## GOAL OF THE EXERCISE
Print the material word for word, from its first line through the line that contains "0.068568, 0.922251, -0.007606]]", including both of those lines.

## SUPPLIED ENTRIES
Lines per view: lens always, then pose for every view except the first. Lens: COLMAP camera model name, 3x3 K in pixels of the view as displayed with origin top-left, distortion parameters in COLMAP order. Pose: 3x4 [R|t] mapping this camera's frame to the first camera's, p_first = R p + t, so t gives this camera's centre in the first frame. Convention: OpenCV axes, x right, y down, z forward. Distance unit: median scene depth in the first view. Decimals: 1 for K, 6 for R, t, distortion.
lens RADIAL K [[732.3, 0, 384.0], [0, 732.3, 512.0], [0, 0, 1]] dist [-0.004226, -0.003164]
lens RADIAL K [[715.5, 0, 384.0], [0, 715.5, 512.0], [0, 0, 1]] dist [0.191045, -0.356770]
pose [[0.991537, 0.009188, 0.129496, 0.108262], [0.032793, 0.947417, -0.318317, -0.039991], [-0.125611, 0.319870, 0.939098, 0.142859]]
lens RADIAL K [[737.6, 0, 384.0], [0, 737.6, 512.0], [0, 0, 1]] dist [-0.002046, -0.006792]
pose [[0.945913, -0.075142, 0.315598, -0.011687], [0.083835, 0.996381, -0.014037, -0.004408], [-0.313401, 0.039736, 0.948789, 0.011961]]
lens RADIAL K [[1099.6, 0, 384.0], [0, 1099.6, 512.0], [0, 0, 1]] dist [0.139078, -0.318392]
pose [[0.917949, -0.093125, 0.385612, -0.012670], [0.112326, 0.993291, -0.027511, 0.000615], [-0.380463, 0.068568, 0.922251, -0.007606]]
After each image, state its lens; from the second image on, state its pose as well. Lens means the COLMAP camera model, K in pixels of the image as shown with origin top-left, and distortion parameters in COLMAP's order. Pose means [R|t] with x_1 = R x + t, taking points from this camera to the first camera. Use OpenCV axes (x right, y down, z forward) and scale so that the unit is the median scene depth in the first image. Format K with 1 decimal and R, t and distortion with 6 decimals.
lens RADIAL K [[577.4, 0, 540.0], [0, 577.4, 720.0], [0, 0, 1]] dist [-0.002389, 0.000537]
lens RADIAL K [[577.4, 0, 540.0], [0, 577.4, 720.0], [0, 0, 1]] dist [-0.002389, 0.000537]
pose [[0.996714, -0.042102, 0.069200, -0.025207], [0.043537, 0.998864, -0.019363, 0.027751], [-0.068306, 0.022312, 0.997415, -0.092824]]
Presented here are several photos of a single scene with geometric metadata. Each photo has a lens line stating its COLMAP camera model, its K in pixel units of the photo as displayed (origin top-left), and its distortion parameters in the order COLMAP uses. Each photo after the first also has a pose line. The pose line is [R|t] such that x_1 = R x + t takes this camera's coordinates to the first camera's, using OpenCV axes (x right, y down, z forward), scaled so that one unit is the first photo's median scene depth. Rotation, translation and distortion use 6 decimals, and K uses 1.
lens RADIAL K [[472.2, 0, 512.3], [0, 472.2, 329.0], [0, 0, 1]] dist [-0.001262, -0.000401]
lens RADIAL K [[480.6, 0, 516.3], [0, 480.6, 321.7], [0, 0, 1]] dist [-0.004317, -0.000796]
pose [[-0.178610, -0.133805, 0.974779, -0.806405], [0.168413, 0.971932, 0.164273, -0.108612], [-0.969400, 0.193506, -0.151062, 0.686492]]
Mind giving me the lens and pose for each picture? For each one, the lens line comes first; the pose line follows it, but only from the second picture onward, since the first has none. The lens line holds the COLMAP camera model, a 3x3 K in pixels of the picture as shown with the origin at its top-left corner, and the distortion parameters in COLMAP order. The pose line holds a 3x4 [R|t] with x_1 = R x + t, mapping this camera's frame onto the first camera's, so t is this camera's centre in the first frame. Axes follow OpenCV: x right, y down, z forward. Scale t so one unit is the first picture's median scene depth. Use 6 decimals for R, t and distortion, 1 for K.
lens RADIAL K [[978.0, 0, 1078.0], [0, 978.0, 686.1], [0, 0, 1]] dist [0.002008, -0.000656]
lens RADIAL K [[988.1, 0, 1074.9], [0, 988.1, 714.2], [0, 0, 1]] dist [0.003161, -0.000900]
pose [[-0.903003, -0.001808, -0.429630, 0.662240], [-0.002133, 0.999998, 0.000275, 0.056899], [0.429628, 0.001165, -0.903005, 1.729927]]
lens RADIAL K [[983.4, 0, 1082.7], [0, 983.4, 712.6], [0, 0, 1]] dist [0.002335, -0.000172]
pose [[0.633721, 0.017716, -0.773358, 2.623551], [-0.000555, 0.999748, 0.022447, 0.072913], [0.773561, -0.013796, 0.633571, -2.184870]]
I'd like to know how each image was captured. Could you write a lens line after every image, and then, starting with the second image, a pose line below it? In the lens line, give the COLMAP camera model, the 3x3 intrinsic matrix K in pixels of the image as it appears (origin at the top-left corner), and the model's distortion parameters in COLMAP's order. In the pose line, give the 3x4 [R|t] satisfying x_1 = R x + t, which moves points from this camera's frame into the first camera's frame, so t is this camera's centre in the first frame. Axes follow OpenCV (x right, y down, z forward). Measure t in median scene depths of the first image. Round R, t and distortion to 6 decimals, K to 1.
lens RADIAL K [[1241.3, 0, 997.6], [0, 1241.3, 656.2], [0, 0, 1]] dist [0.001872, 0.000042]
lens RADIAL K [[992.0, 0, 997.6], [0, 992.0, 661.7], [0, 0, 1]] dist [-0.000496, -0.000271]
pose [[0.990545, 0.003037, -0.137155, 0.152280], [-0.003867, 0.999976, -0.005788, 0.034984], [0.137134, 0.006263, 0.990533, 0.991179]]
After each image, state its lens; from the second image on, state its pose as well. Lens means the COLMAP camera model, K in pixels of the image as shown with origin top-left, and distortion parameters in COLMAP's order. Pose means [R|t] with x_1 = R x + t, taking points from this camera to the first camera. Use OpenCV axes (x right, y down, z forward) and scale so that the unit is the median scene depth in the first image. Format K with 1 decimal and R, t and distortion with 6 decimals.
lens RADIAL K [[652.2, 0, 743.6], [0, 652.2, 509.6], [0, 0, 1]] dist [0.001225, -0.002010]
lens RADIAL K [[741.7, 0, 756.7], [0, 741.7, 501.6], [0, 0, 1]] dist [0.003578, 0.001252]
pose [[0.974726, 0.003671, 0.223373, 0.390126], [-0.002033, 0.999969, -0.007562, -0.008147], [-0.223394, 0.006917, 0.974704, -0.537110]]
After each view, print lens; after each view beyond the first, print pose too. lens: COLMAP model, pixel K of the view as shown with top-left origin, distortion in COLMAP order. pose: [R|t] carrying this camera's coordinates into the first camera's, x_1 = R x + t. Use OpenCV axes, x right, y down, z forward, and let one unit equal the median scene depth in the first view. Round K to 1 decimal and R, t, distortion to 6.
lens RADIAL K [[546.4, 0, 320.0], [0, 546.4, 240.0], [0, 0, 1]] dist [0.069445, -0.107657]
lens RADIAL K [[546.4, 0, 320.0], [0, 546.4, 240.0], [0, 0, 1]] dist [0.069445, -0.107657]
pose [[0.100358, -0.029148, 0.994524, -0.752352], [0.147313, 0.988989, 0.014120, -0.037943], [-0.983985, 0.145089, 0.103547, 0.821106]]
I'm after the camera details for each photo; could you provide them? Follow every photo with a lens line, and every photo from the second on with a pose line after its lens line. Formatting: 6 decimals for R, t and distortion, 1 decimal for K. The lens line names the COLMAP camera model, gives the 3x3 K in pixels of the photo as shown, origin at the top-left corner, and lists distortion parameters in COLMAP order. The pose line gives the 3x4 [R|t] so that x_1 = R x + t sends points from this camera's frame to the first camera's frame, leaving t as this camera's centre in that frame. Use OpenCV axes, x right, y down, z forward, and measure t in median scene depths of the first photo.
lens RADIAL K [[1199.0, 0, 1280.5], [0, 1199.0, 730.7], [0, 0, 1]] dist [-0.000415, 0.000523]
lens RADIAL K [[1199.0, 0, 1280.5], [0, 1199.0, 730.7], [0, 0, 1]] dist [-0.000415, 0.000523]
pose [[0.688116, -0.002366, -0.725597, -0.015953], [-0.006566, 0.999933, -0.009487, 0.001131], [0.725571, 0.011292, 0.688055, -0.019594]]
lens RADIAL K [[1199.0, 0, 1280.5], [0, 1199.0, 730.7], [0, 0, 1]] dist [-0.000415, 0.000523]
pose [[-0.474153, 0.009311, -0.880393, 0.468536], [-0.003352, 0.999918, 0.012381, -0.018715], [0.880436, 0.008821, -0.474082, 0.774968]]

## EXERCISE OUTPUT
Lines per view: lens always, then pose for every view except the first. Lens: COLMAP camera model name, 3x3 K in pixels of the view as displayed with origin top-left, distortion parameters in COLMAP order. Pose: 3x4 [R|t] mapping this camera's frame to the first camera's, p_first = R p + t, so t gives this camera's centre in the first frame. Convention: OpenCV axes, x right, y down, z forward. Distance unit: median scene depth in the first view. Decimals: 1 for K, 6 for R, t, distortion.
lens RADIAL K [[732.3, 0, 384.0], [0, 732.3, 512.0], [0, 0, 1]] dist [-0.004226, -0.003164]
lens RADIAL K [[715.5, 0, 384.0], [0, 715.5, 512.0], [0, 0, 1]] dist [0.191045, -0.356770]
pose [[0.991537, 0.009188, 0.129496, 0.108262], [0.032793, 0.947417, -0.318317, -0.039991], [-0.125611, 0.319870, 0.939098, 0.142859]]
lens RADIAL K [[737.6, 0, 384.0], [0, 737.6, 512.0], [0, 0, 1]] dist [-0.002046, -0.006792]
pose [[0.945913, -0.075142, 0.315598, -0.011687], [0.083835, 0.996381, -0.014037, -0.004408], [-0.313401, 0.039736, 0.948789, 0.011961]]
lens RADIAL K [[1099.6, 0, 384.0], [0, 1099.6, 512.0], [0, 0, 1]] dist [0.139078, -0.318392]
pose [[0.917949, -0.093125, 0.385612, -0.012670], [0.112326, 0.993291, -0.027511, 0.000615], [-0.380463, 0.068568, 0.922251, -0.007606]]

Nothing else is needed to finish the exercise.